A summary of the key features of prokaryotic RNA synthesis:

Chain termination

mRNA synthesis is terminated at specific base sequences within the DNA molecule and RNA polymerase dissociates from the DNA. These sequences are of two types:

• Simple (Rho-independent) sequences that depend only on the DNA sequence
• Rho-dependent sequences are those that require an accessory termination signal in the form of a protein called Rho which binds tightly to DNA.
• Note that termination of mRNA synthesis is due to sequences in DNA and is not the same as termination of protein synthesis which is due to stop codons within mRNA.

Translation

Translation is the process whereby the information stored in mRNA is 'decoded' in order to build a functional protein. Thus, the base sequence of a DNA molecule determines the amino acid sequence of a protein.

A DNA sequence that corresponds to one polypeptide is called a cistron. In prokaryotes it is common for mRNA to be polycistronic; that is, it codes for several different polypeptides. A typical polycistronic mRNA is between 3,000-8,000 nucleotides. This is a way for bacteria to control production of related proteins that often participate together in a single metabolic pathway.

The mRNA that corresponds to a DNA cistron is known as a reading frame as it is 'read' by the protein-producing machinery of the cell.

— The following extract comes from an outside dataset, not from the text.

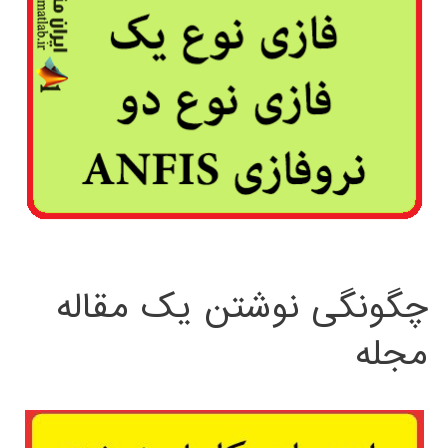
چگونگی نوشتن یک مقاله
مجله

The basic ingredients for bacterial protein synthesis are:

• messenger RNA: an informational molecule
• 70S ribosomes (30S and 50S subunits in bacteria)
• Bacterial ribosomes contain three kinds of rRNA: 5S rRNA, 16S rRNA, and 23S rRNA. As we will see later on, rRNA sequencing is proving very useful to study the evolutionary relationships between bacterial species. It also makes us have to re-evaluate a lot of information!
• transfer RNA: an informational and structural molecule
• amino acids

Like transcription, translation also has three main stages: initiation, chain elongation and termination.

Initiation

• In bacteria protein synthesis begins by the binding of one 30S ribosomal subunit to a mRNA molecule, followed by the binding of the 50S subunit to the 30S subunit to form a 70S initiation complex.
• Two tRNA binding sites occur in the ribosomal complex. The peptidyl or P site fixes the position at which an incoming tRNA will bind. The aminoacyl or A site is adjacent to the P site and receives the tRNAs to which the growing polypeptide chain is attached.
• Transfer RNAs are like taxi cabs dropping off passengers at an airport. Once the taxi drops off the customer it is free to pick up more customers and drop them off at the terminus.
• The initiator tRNA always picks up the amino acid methionine. This tRNA has an anticodon which pairs with the start codon AUG in the mRNA. the tRNA carrying f-methionine positions itself at the P site in the ribosomal complex.

Chain elongation

• f-Methionine becomes the first protein in the polypeptide chain (although it can be cleaved after translation).
• Translation of mRNA always occurs in the 5'_________3' direction.
• An incoming tRNA carrying the next amino acid deposits itself in the adjacent A site. Once this occurs an enzyme complex called peptidyl transferase catalyzes the formation of a peptide bond between the amino acid in the P site and that in the A site. .
• The tRNA in the P site is then free to dissociate from the ribosome and goes back into the cytoplasmic pool to pick up another customer.
• The mRNA then moves a distance of three bases to position the next codon at the A site
• These steps are repeated until the final product is assembled

Termination

When a protein is completed it is released from the mRNA/ribosomal complex. This is achieved by the presence of punctuation marks or 'stop codons' in the mRNA which signal termination of protein synthesis. Instead of one period marking the end of a sentence, mRNA has three possible stop codons: UAA, UAG and UGA.